Economists don't know what they're talking about - mixmax
http://www.maximise.dk/blog/2009/07/economists-dont-know-what-theyre.html
======
splat
I'm not sure where Tobiasen gets the idea that the Austrian School is a "major
school of economics." This may have been true in the 1930s, but today, at
least in the academic world, it's treated (justly or not) as a fringe theory
(just look through the index of any standard economics textbook for even a
single mention of the names "Mises," "Hayek," "Rothbard," or "Menger").

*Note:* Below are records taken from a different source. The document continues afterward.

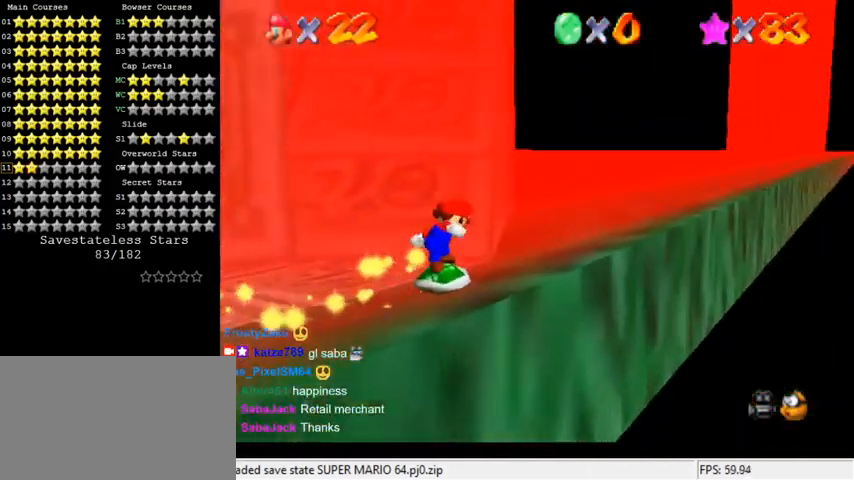
{"keys": ["up"], "events": [[133, "right", "up"], [233, "right", "down"], [500, "right", "up"]]}
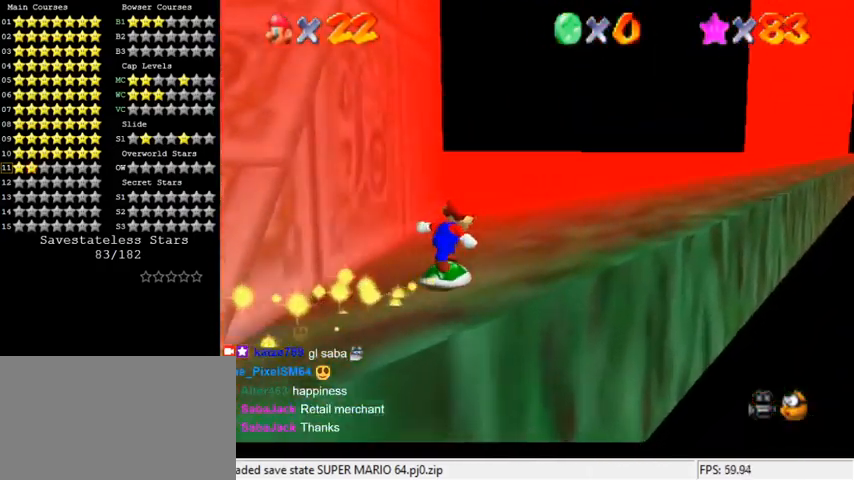
{"keys": ["up"], "events": [[200, "right", "down"], [400, "right", "up"]]}
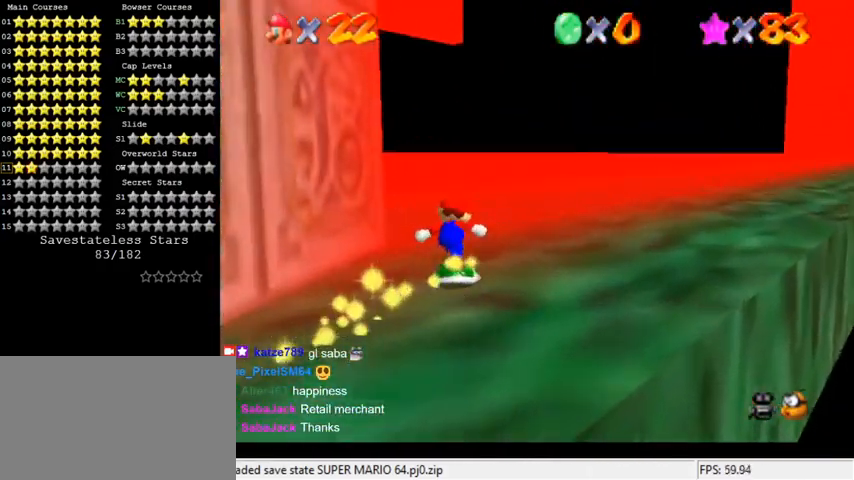
{"keys": ["right", "up"], "events": [[167, "d", "down"], [167, "right", "down"], [367, "d", "up"]]}
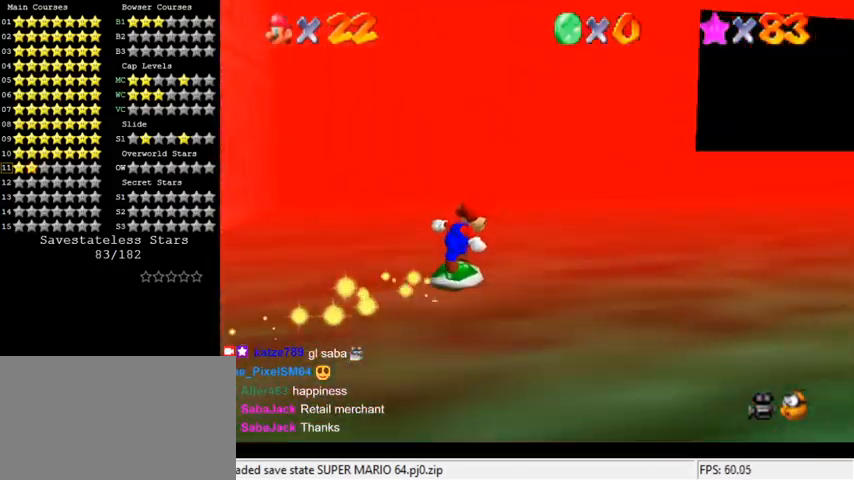
{"keys": ["right", "up"], "events": []}
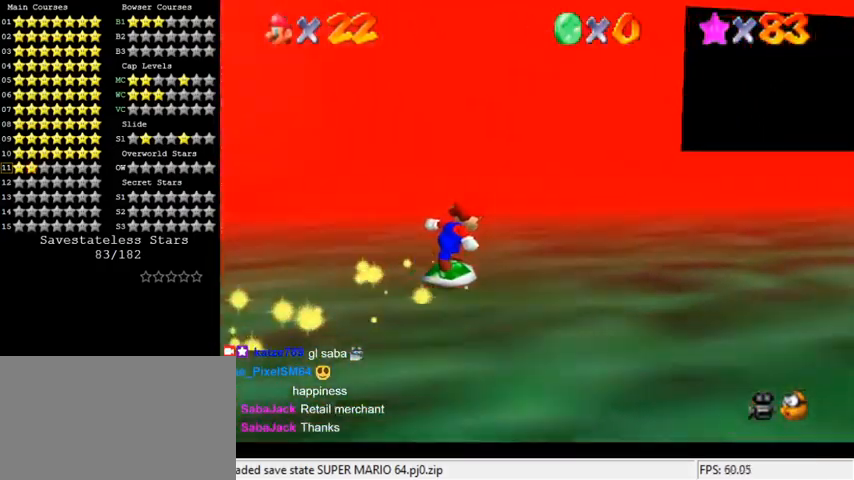
{"keys": ["up"], "events": [[200, "a", "down"], [367, "a", "up"], [400, "right", "up"]]}
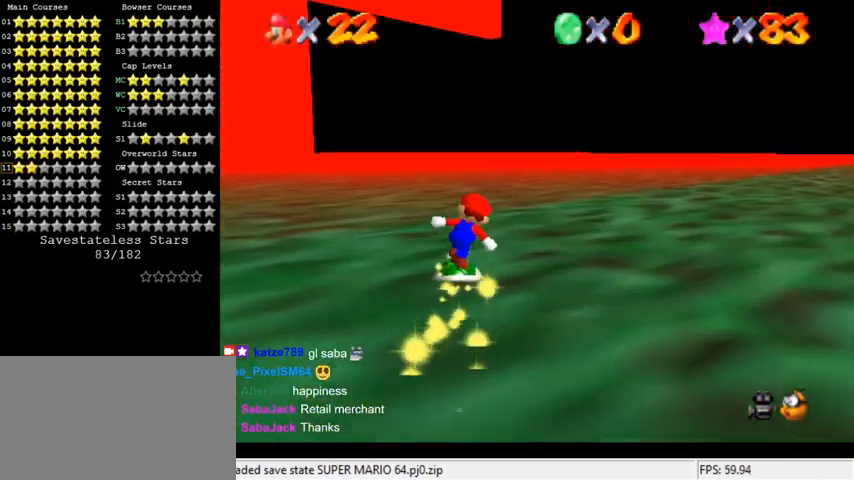
{"keys": ["up"], "events": [[367, "c", "down"], [467, "c", "up"]]}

Furthermore, the only Nobel laureate who hails from the Austrian School (as
far as I am aware) is Friedrich Hayek--an impressive figure, no doubt, but
still just one man.

While Tobiasen's criticisms of macroeconomic models are valid for the
Keynesians, I don't think they hold very well for the Austrians. Tobiasen
points out the failure of mathematically complex economic models to develop
into accurate macroeconomic forecasts. Austrian models, however, are
intentionally devoid of mathematics. Mises, Rothbard, and other Austrian
economists spent almost as much of their time on the philosophy of economics
as they did on their study of economics itself and one of the fundamental
philosophical tenants of the Austrian School that they developed is that human
action is too complicated to model in a mathematically precise way; _a priori_
logical deduction is the only way to reason about economics in a meaningful
way. Furthermore, the Austrian School does not make the same assumption that
the Keynesians do that "people act as rational beings." The only assumption
that the Austrians make is that humans act to achieve desired goals--the
Austrians do not posit that humans necessarily act in a rational manner.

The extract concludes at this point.